REQUIRED WORK:
Lines from the one containing "1222,9 L 1301,217" through the last line of the material below: print these exactly, and only these.

MATERIAL FOR THIS EXERCISE:
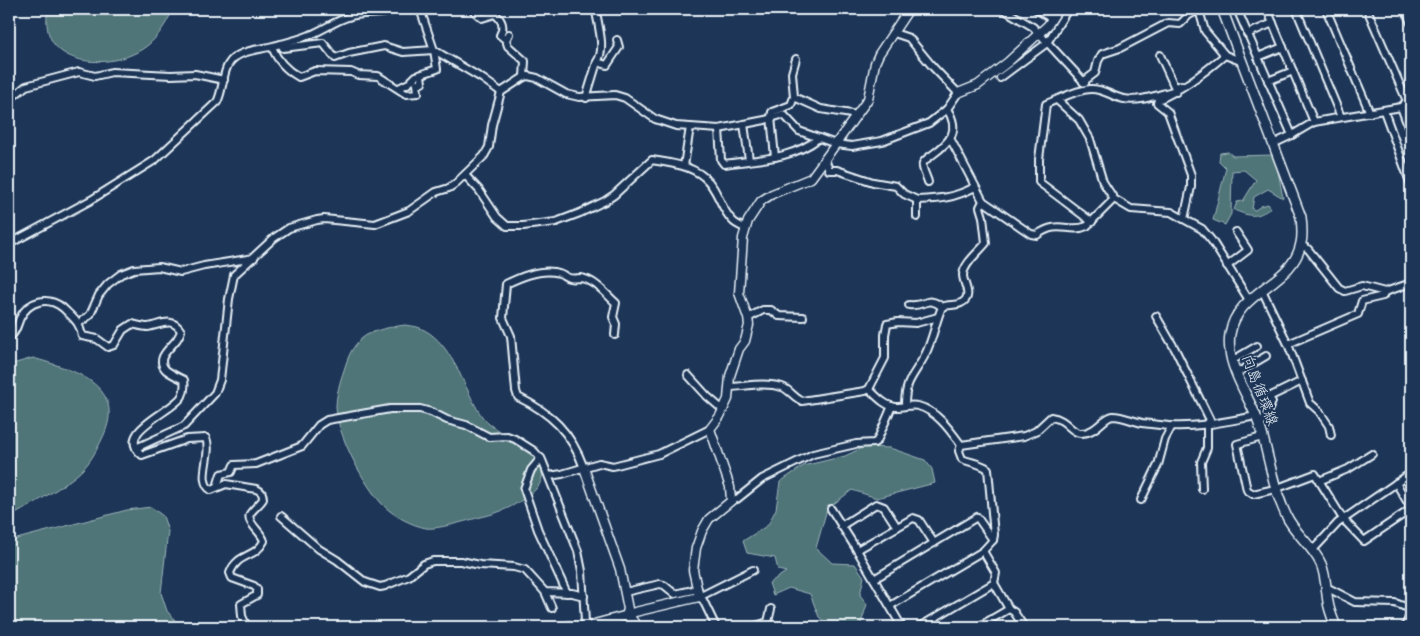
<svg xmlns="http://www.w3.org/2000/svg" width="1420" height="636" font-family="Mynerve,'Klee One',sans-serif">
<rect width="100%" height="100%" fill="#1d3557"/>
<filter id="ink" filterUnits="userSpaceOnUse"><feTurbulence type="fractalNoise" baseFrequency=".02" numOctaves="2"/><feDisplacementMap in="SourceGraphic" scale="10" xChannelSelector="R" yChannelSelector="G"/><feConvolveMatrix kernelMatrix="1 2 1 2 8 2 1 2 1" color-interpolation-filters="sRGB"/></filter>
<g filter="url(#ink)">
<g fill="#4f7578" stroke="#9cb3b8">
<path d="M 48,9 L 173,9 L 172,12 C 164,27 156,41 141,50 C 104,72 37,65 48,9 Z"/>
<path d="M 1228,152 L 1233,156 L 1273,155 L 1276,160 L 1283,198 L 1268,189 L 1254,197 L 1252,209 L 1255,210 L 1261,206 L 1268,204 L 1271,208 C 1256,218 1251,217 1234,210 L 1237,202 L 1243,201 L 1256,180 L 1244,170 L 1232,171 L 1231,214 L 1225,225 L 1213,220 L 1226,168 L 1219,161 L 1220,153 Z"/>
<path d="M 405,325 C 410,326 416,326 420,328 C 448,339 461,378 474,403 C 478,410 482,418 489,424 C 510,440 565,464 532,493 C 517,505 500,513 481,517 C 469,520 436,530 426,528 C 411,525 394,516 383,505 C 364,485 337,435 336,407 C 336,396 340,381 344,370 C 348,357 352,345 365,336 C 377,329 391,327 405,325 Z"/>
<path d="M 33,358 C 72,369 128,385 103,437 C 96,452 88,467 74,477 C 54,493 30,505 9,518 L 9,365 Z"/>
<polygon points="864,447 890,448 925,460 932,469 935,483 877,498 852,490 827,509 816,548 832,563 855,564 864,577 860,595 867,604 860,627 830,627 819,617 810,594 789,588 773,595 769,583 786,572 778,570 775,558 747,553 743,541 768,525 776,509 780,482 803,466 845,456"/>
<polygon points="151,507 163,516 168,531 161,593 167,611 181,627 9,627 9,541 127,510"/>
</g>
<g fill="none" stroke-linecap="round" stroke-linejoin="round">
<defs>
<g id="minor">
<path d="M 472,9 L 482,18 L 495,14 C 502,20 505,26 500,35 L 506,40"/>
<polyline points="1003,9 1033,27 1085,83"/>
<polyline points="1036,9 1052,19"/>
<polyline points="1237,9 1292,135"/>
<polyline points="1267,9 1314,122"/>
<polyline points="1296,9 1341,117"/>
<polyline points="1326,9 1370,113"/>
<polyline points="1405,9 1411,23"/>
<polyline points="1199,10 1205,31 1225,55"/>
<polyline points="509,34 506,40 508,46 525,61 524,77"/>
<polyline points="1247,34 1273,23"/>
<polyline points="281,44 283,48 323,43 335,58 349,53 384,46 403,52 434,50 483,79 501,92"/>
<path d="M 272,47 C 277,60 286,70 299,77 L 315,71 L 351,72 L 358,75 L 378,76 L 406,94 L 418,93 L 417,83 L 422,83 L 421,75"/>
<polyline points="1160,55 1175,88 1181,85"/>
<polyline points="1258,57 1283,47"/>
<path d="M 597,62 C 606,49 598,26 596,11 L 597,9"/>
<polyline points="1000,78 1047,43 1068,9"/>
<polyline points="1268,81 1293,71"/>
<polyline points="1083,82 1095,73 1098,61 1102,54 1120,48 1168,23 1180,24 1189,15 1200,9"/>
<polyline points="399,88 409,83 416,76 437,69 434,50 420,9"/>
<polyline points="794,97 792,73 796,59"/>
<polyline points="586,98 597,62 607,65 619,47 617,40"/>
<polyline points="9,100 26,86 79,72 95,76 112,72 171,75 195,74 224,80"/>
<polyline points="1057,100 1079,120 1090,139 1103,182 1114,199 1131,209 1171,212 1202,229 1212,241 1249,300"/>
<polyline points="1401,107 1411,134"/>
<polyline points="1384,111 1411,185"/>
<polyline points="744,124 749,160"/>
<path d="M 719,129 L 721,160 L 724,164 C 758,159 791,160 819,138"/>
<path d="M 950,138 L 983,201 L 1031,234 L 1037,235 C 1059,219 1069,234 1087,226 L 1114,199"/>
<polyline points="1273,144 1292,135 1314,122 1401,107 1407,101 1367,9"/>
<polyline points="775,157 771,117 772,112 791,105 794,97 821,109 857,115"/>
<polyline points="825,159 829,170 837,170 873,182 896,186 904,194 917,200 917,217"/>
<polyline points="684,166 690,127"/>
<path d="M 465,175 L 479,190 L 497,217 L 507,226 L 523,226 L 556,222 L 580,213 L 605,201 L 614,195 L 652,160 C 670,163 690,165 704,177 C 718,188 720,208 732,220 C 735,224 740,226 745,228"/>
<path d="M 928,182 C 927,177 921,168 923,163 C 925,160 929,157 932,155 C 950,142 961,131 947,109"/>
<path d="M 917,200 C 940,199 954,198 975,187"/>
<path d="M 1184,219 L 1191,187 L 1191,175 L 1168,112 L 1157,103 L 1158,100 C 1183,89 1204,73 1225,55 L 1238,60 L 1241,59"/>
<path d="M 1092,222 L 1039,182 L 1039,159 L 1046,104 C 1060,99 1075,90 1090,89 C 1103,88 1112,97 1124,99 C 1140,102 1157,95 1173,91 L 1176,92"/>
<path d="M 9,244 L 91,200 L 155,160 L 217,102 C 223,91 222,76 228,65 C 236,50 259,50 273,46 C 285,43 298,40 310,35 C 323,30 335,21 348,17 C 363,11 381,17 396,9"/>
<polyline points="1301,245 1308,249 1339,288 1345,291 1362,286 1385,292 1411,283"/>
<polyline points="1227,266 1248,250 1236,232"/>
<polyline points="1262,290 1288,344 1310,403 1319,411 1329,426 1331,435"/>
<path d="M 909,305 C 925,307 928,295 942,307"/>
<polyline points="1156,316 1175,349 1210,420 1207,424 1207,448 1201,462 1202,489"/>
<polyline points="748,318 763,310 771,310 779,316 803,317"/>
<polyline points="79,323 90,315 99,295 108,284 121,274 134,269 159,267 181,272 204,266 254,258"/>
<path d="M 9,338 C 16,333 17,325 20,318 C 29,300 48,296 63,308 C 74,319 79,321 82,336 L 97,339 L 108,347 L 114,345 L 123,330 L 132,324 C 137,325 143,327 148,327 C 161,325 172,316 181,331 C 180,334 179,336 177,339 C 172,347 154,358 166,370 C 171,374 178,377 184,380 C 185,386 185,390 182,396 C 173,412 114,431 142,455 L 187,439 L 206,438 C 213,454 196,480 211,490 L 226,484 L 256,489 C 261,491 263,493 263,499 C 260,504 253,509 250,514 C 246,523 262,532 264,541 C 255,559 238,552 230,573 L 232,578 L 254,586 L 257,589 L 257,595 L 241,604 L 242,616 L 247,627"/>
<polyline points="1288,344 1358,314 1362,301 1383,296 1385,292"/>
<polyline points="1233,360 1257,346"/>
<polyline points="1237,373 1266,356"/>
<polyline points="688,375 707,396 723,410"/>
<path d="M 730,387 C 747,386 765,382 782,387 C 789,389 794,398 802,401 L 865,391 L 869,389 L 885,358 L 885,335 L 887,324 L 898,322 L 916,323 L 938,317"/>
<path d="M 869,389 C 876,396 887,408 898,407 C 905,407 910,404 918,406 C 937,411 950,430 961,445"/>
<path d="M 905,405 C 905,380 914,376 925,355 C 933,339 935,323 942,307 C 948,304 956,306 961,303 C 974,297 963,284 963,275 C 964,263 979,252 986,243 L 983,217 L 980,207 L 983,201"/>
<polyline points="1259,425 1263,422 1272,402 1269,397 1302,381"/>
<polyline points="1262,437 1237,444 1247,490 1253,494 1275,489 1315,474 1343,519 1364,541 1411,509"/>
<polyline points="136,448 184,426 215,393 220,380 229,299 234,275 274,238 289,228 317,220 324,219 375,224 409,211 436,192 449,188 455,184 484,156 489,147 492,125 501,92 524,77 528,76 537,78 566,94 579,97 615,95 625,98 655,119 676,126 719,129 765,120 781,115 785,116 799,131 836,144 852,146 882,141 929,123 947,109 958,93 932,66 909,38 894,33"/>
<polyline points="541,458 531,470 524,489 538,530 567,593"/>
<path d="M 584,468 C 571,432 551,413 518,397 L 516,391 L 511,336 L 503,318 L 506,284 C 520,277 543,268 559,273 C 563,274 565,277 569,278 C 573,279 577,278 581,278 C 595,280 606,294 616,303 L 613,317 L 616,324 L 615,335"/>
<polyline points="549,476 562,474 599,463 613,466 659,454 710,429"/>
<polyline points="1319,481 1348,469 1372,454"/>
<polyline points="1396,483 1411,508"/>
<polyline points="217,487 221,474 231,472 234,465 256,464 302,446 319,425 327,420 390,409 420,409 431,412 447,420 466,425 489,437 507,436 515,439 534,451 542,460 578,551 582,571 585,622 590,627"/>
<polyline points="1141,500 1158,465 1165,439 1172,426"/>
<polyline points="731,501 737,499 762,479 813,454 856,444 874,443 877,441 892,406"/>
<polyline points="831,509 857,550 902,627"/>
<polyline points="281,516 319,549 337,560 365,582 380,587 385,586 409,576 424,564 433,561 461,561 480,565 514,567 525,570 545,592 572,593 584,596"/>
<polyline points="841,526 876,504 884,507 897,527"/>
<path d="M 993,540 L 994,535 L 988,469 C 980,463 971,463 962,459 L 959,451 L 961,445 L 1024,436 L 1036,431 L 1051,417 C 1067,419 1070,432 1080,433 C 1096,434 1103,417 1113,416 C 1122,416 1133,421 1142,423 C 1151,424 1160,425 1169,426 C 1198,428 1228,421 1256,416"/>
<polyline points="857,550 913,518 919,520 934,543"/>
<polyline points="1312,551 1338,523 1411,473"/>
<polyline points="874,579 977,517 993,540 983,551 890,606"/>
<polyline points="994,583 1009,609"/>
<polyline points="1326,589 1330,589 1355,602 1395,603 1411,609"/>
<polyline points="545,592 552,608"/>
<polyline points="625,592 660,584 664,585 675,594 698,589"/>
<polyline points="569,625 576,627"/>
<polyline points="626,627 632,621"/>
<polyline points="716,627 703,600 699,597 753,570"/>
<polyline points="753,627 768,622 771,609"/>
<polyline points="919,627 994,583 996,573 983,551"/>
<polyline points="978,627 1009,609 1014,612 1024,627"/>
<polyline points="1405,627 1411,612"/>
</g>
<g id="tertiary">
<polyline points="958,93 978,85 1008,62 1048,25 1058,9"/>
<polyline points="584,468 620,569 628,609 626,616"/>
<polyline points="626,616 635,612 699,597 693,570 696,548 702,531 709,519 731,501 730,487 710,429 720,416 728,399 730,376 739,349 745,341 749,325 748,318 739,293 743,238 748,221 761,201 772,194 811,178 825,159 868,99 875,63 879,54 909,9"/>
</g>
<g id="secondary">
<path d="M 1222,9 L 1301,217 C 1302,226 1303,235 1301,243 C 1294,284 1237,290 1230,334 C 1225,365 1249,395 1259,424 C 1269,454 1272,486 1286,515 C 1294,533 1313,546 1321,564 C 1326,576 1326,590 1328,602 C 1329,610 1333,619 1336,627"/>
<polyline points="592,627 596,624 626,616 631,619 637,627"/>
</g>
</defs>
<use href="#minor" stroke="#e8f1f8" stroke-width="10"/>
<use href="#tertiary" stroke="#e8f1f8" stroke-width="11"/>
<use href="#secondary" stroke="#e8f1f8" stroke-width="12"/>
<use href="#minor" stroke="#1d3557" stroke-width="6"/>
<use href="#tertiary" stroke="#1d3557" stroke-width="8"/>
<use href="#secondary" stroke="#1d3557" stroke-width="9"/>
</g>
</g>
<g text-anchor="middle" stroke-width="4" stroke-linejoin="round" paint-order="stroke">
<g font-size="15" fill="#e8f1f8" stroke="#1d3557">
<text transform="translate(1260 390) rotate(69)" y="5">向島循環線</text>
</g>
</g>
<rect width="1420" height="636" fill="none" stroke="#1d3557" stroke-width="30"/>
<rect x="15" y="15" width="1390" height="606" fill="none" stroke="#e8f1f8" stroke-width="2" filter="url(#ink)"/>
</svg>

SOLUTION:
<path d="M 1222,9 L 1301,217 C 1302,226 1303,235 1301,243 C 1294,284 1237,290 1230,334 C 1225,365 1249,395 1259,424 C 1269,454 1272,486 1286,515 C 1294,533 1313,546 1321,564 C 1326,576 1326,590 1328,602 C 1329,610 1333,619 1336,627"/>
<polyline points="592,627 596,624 626,616 631,619 637,627"/>
</g>
</defs>
<use href="#minor" stroke="#e8f1f8" stroke-width="10"/>
<use href="#tertiary" stroke="#e8f1f8" stroke-width="11"/>
<use href="#secondary" stroke="#e8f1f8" stroke-width="12"/>
<use href="#minor" stroke="#1d3557" stroke-width="6"/>
<use href="#tertiary" stroke="#1d3557" stroke-width="8"/>
<use href="#secondary" stroke="#1d3557" stroke-width="9"/>
</g>
</g>
<g text-anchor="middle" stroke-width="4" stroke-linejoin="round" paint-order="stroke">
<g font-size="15" fill="#e8f1f8" stroke="#1d3557">
<text transform="translate(1260 390) rotate(69)" y="5">向島循環線</text>
</g>
</g>
<rect width="1420" height="636" fill="none" stroke="#1d3557" stroke-width="30"/>
<rect x="15" y="15" width="1390" height="606" fill="none" stroke="#e8f1f8" stroke-width="2" filter="url(#ink)"/>
</svg>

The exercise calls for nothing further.